Regarding extensions of finite groups by Tori I know how to prove the following result. However, my proof is a little bit long and complicated and only uses fairly low tech results in group cohomology. It would be nice if I could find a citation in the literature that directly implies this claim but I am not experienced in group theory or homological algebra and to be honest I'm not sure where to start looking for such a result.

Lemma: Suppose $\mathbb{T}^n = \mathbb{R}^n/ \mathbb{Z}^n $ is the standard $n$-dimensional torus and $\Gamma$ is a finite group of order $k$. Consider a short exact sequence:
$$ 0 \to \mathbb{T}^n \to E \to \Gamma \to 1. $$
Suppose $ R := \{ t \in \mathbb{T}^n \mathrel| kt = 0  \} $. Then the following short exact sequence splits:
$$ 0 \to \mathbb{T}^n/R \to E/R \to \Gamma \to 1. $$

The proof basically boils down to the fact that $ H^2( \Gamma, \mathbb{T}^n) $ is annihilated by $k$ and using that to show that the induced map $ H^2(\Gamma, \mathbb{T}^n) \to H^2(\Gamma, \mathbb{T}^n/R) $ is the zero map and therefore the curvature class of the top short exact sequence projects to zero.
I guess the things I would like to know are:

*

*Is this 'obvious' to those experienced with finite group extensions or Lie theory?

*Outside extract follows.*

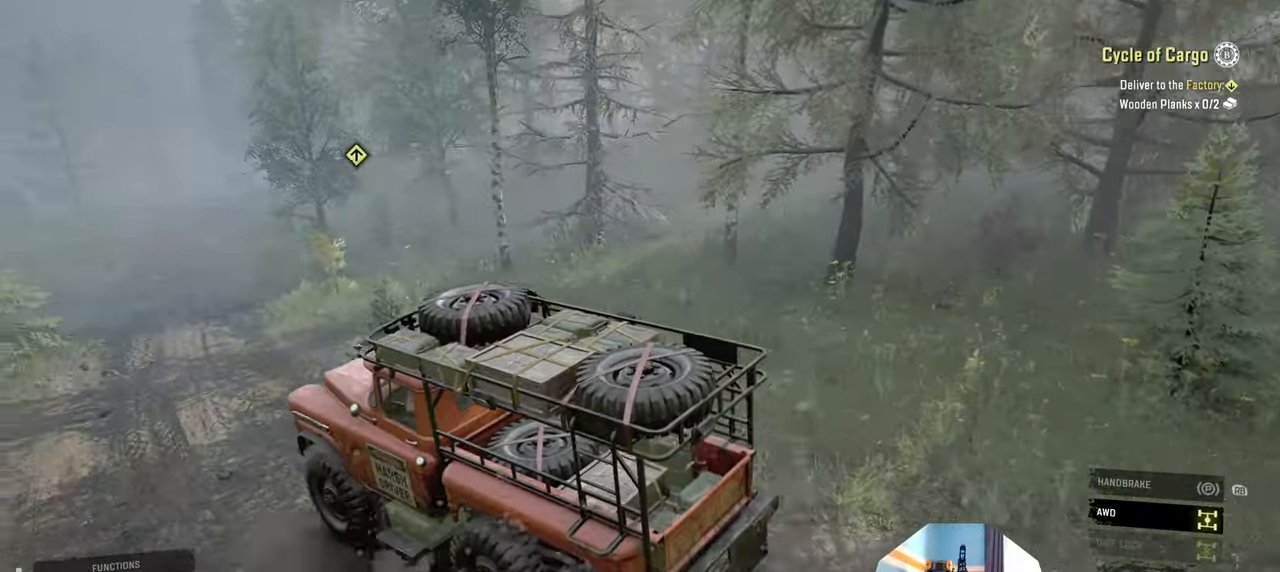
{"buttons": ["R2"], "left_stick": "right", "right_stick": "left", "events": [[167, "left_stick", "center"], [367, "left_stick", "right"]]}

*Is there a textbook/paper where I can find a result or exercise that directly implies this lemma?

 A: (I write an answer rather than a comment in order to accommodate exact sequences.)
Let
$$0\to T\to E\to\Gamma\to 1\tag{$E_1$}$$
be your first  group extension, where $T$ is the torus ${\Bbb R}^n/{\Bbb Z}^n$.
Write $R_k\subset T$ for the kernel of multiplication by $k$ in $T$
and consider your second exact sequence
$$0\to T/R_k\to E/R_k\to\Gamma\to 1.\tag{$E_2$}$$
To the  extension $(E_1)$ we associate its cohomology class $\eta_1\in H^2(\Gamma,T)$, and to extension $(E_2)$ we associate its class $\eta_2\in H^2(\Gamma,T/R_k)$.
Then it follows from the constructions of $\eta_1$ and $\eta_2$ that $\eta_2$ is the image of $\eta_1$ under the homomorphism
$$\phi_*\colon H^2(\Gamma,T) \to H^2(\Gamma,T/R_k)$$
induced by the canonical homomorphism
$$\phi\colon T\to T/R_k.$$
We have not yet used the assumption that $T$ is a torus and that $\#\Gamma=k$.
Now consider the surjective homomorphism
$$\alpha\colon  T\to T,\quad x\mapsto kx.$$
Its kernel is $R_k$, and so it induces an isomorphism
$$\alpha_*\colon T/R_k\to T.$$
Identifying $T/R_k$ with $T$ using $\alpha_*$, we obtain that our
$$\phi\colon T\to T$$
is multiplication by $k$.
It follows that
$$\phi_*\colon H^2(\Gamma,T) \to H^2(\Gamma,T)$$
is multiplication by $k$ as well.
Since $\Gamma$ is a group of order $k$, multiplication by $k$ annihilates $H^2(\Gamma,T)$.
See Corollary 1 of Proposition 8 in Section 6, page 105, of:
Atiyah and Wall, Cohomology of groups, in: Cassels and Fröhlich (eds.), Algebraic Number Theory, Acad. Press 1967, pp. 94-115. It follows that $\eta_2=0$ and the sequence $(E_2)$ splits.